Do you have a problem?
Just to be clear, there’s nothing wrong with healthy eating. Vegetarianism is not a problem, neither is veganism. What we’re talking about here is an unhealthy obsession with the quality of the food you eat.
But when does a healthy interest in eating well become an unhealthy obsession with food? According to the American National Eating Disorders Association, the more of the following questions to which you answer yes, the more likely it is you suffer from an eating disorder.

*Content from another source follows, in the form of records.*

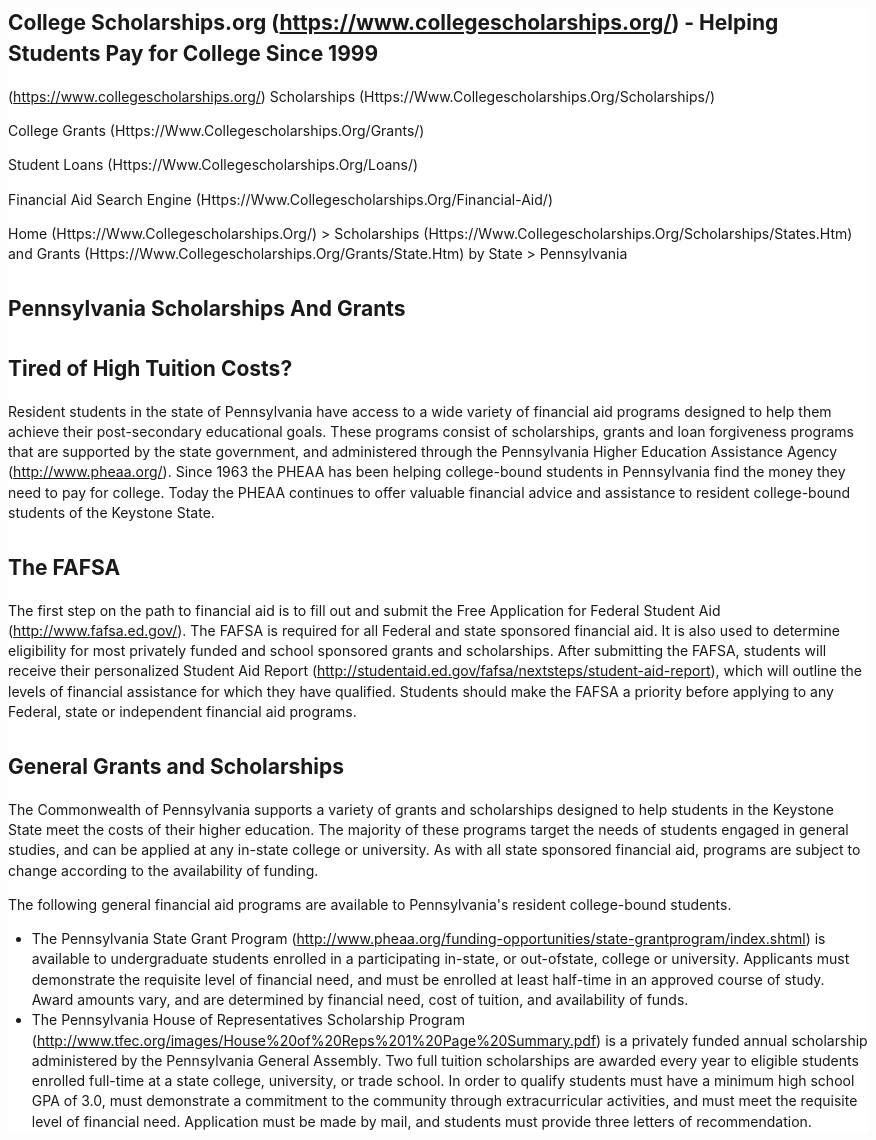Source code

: ## College Scholarships.org (https://www.collegescholarships.org/) - Helping Students Pay for College Since 1999



(https://www.collegescholarships.org/) Scholarships (Https://Www.Collegescholarships.Org/Scholarships/)

College Grants (Https://Www.Collegescholarships.Org/Grants/)

Student Loans (Https://Www.Collegescholarships.Org/Loans/)

Financial Aid Search Engine (Https://Www.Collegescholarships.Org/Financial-Aid/)

Home (Https://Www.Collegescholarships.Org/) &gt; Scholarships (Https://Www.Collegescholarships.Org/Scholarships/States.Htm) and Grants (Https://Www.Collegescholarships.Org/Grants/State.Htm) by State &gt; Pennsylvania

## Pennsylvania Scholarships And Grants

## Tired of High Tuition Costs?

Resident students in the state of Pennsylvania have access to a wide variety of financial aid programs designed to help them achieve their post-secondary educational goals. These programs consist of scholarships, grants and loan forgiveness programs that are supported by the state government, and administered through the Pennsylvania Higher Education Assistance Agency (http://www.pheaa.org/). Since 1963 the PHEAA has been helping college-bound students in Pennsylvania find the money they need to pay for college. Today the PHEAA continues to offer valuable financial advice and assistance to resident college-bound students of the Keystone State.

## The FAFSA

The first step on the path to financial aid is to fill out and submit the Free Application for Federal Student Aid (http://www.fafsa.ed.gov/). The FAFSA is required for all Federal and state sponsored financial aid. It is also used to determine eligibility for most privately funded and school sponsored grants and scholarships. After submitting the FAFSA, students will receive their personalized Student Aid Report (http://studentaid.ed.gov/fafsa/nextsteps/student-aid-report), which will outline the levels of financial assistance for which they have qualified. Students should make the FAFSA a priority before applying to any Federal, state or independent financial aid programs.



## General Grants and Scholarships

The Commonwealth of Pennsylvania supports a variety of grants and scholarships designed to help students in the Keystone State meet the costs of their higher education. The majority of these programs target the needs of students engaged in general studies, and can be applied at any in-state college or university. As with all state sponsored financial aid, programs are subject to change according to the availability of funding.

The following general financial aid programs are available to Pennsylvania's resident college-bound students.

- The Pennsylvania State Grant Program (http://www.pheaa.org/funding-opportunities/state-grantprogram/index.shtml)  is  available  to  undergraduate  students  enrolled  in  a  participating  in-state,  or  out-ofstate, college or university. Applicants must demonstrate the requisite level of financial need, and must be enrolled  at  least  half-time  in  an  approved  course  of  study.  Award  amounts  vary,  and  are  determined  by financial need, cost of tuition, and availability of funds.
- The Pennsylvania House of Representatives Scholarship Program (http://www.tfec.org/images/House%20of%20Reps%201%20Page%20Summary.pdf)  is  a  privately  funded annual  scholarship  administered  by  the  Pennsylvania  General  Assembly.  Two  full  tuition  scholarships  are awarded every year to eligible students enrolled full-time at a state college, university, or trade school. In order to qualify students must have a minimum high school GPA of 3.0, must demonstrate a commitment to the  community  through  extracurricular  activities,  and  must  meet  the  requisite  level  of  financial  need. Application must be made by mail, and students must provide three letters of recommendation.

• Do you wish that occasionally you could just eat and not worry about food quality?
• Do you ever wish you could spend less time on food and more time living and loving?
• Does it seem beyond your ability to eat a meal prepared with love by someone else – one single meal – and not try to control what is served?
• Are you constantly looking for ways foods are unhealthy for you?
• Do love, joy, play and creativity take a back seat to following the perfect diet?
• Do you feel guilt or self-loathing when you stray from your diet?
• Do you feel in control when you stick to the “correct” diet?
• Have you put yourself on a nutritional pedestal and wonder how others can possibly eat the foods they eat?
Avoid the pitfalls
To avoid clean food anxiety, the 10 – 20 guideline is a key weapon in your armoury. Think healthy for 80 – 90% of your diet, but always leave room enough for 10 – 20% of your calories to come from whatever you like. It’s an exercise in moderation – it builds flexibility into your diet, and that will help stop you obsessing.
So don’t be too rigid in your menu choices. Make sure every once in a while you get to enjoy an ice cream or a good old fashioned hamburger – without guilt. If a friend invites you over to dinner, eat what she puts on your plate. It doesn’t matter if it’s not your usual fayre – as long as most of the time, you eat quality fresh produce from across the food groups. Always remember the old adage: a little of what you fancy does you good!